Health-related quality of life among central Appalachian residents in mountaintop mining counties.

Author information

  • 1Department of Community Medicine, School of Medicine, West Virginia University, Morgantown, 26506-9190, USA. kzullig@hsc.wvu.edu

Abstract

OBJECTIVES:

We examined the health-related quality of life of residents in mountaintop mining counties of Appalachia using the 2006 national Behavioral Risk Factor Surveillance System.

METHODS:

Dependent variables included self-rated health; the number of poor physical, poor mental, and activity limitation days (in the past 30 days); and the Healthy Days Index. Independent variables included metropolitan status, primary care physician supply, and Behavioral Risk Factor Surveillance System behavioral and demographic variables. We compared dependent variables across 3 categories: mountaintop mining (yes or no), other coal mining (yes or no), and a referent nonmining group.

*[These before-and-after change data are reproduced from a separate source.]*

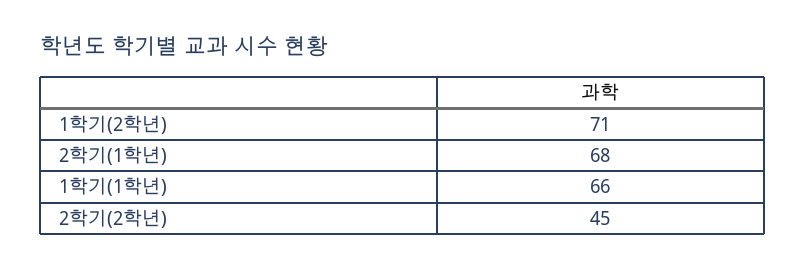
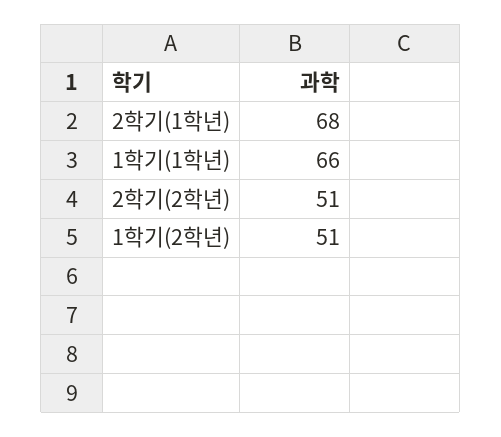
1학기(2학년): 71 -> 51
2학기(2학년): 45 -> 51

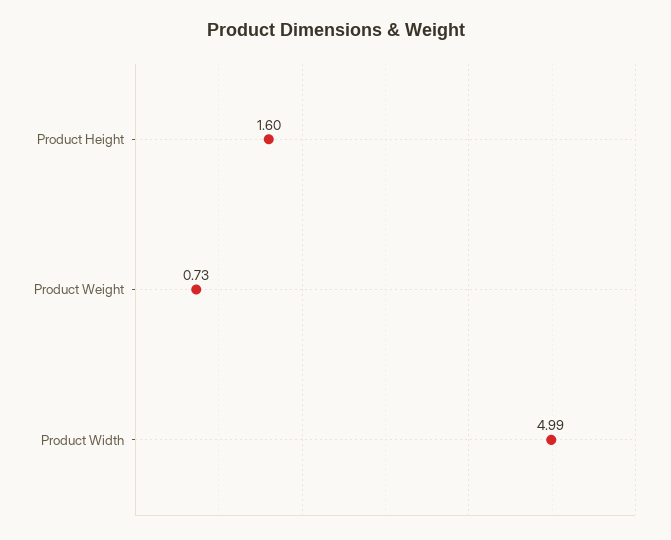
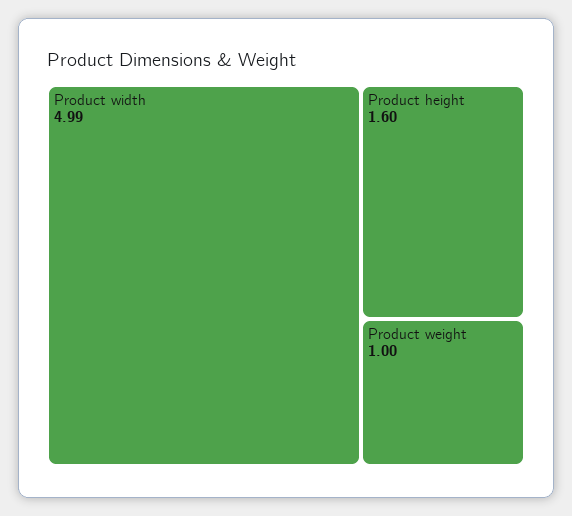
Product Weight: 0.73 -> 1

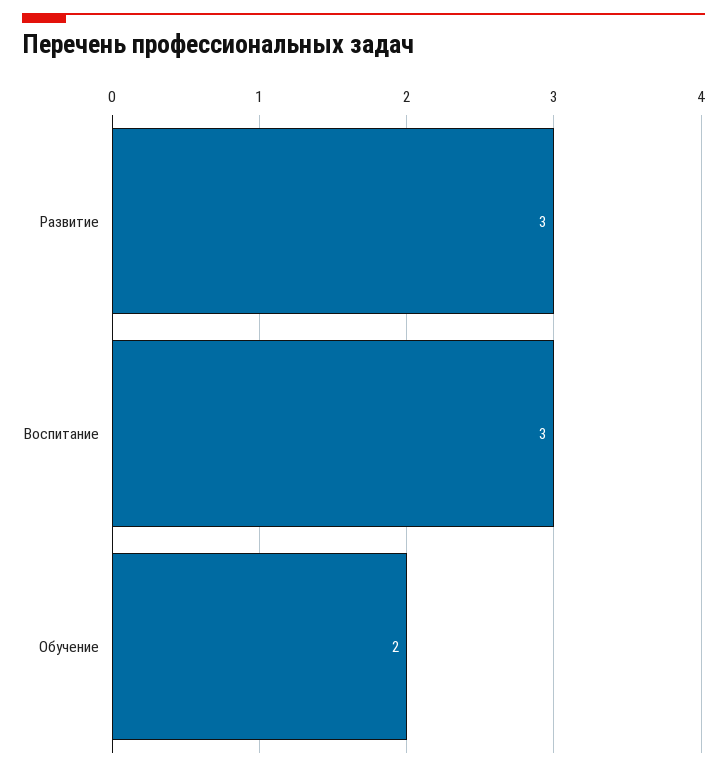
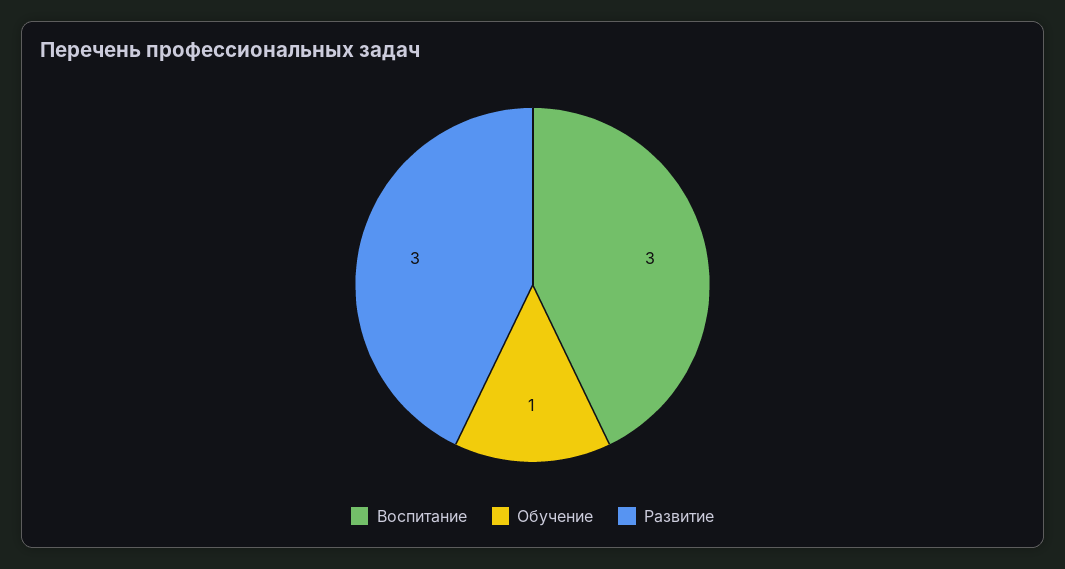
Обучение: 2 -> 1

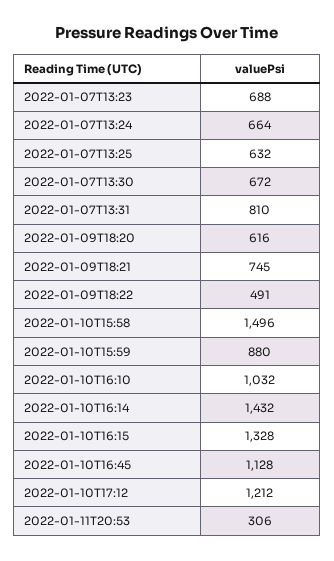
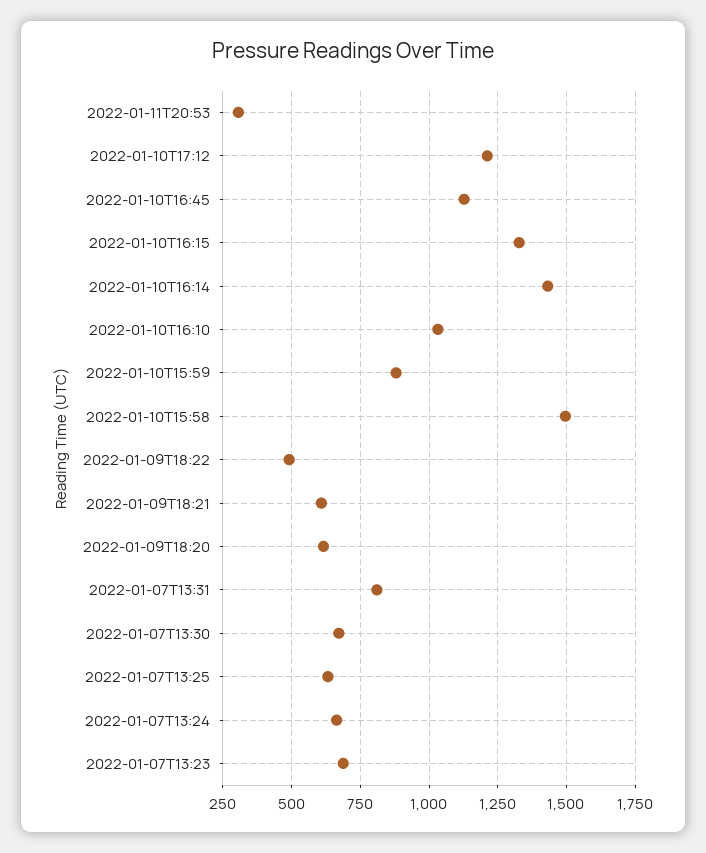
2022-01-09T18:21: 745 -> 600

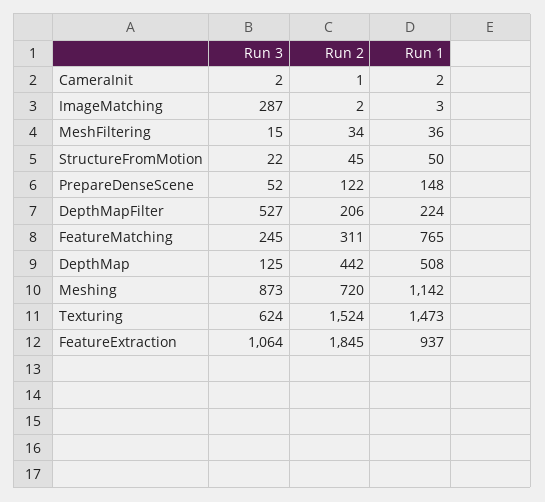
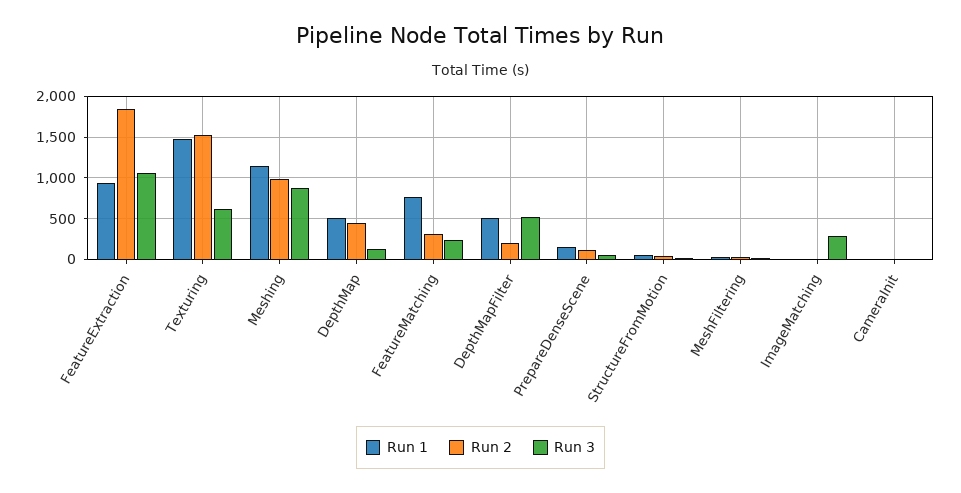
Run 1, DepthMapFilter: 224 -> 500
Run 2, Meshing: 720 -> 1000

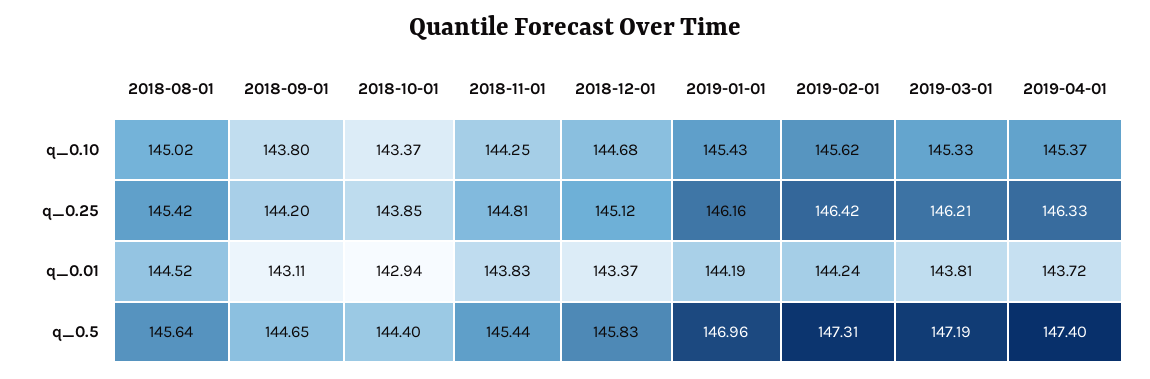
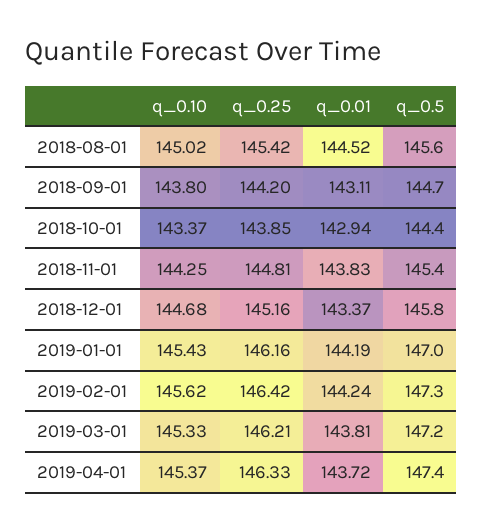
2018-12-01, q_0.25: 145.12 -> 145.16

We used SUDAAN MULTILOG and multiple linear regression models with post hoc least squares means to test mountaintop mining effects after adjusting for covariates.

RESULTS:

Residents of mountaintop mining counties reported significantly more days of poor physical, mental, and activity limitation and poorer self-rated health (P < .01) compared with the other county groupings. Results were generally consistent in separate analyses by gender and age.

CONCLUSIONS:

Mountaintop mining areas are associated with the greatest reductions in health-related quality of life even when compared with counties with other forms of coal mining.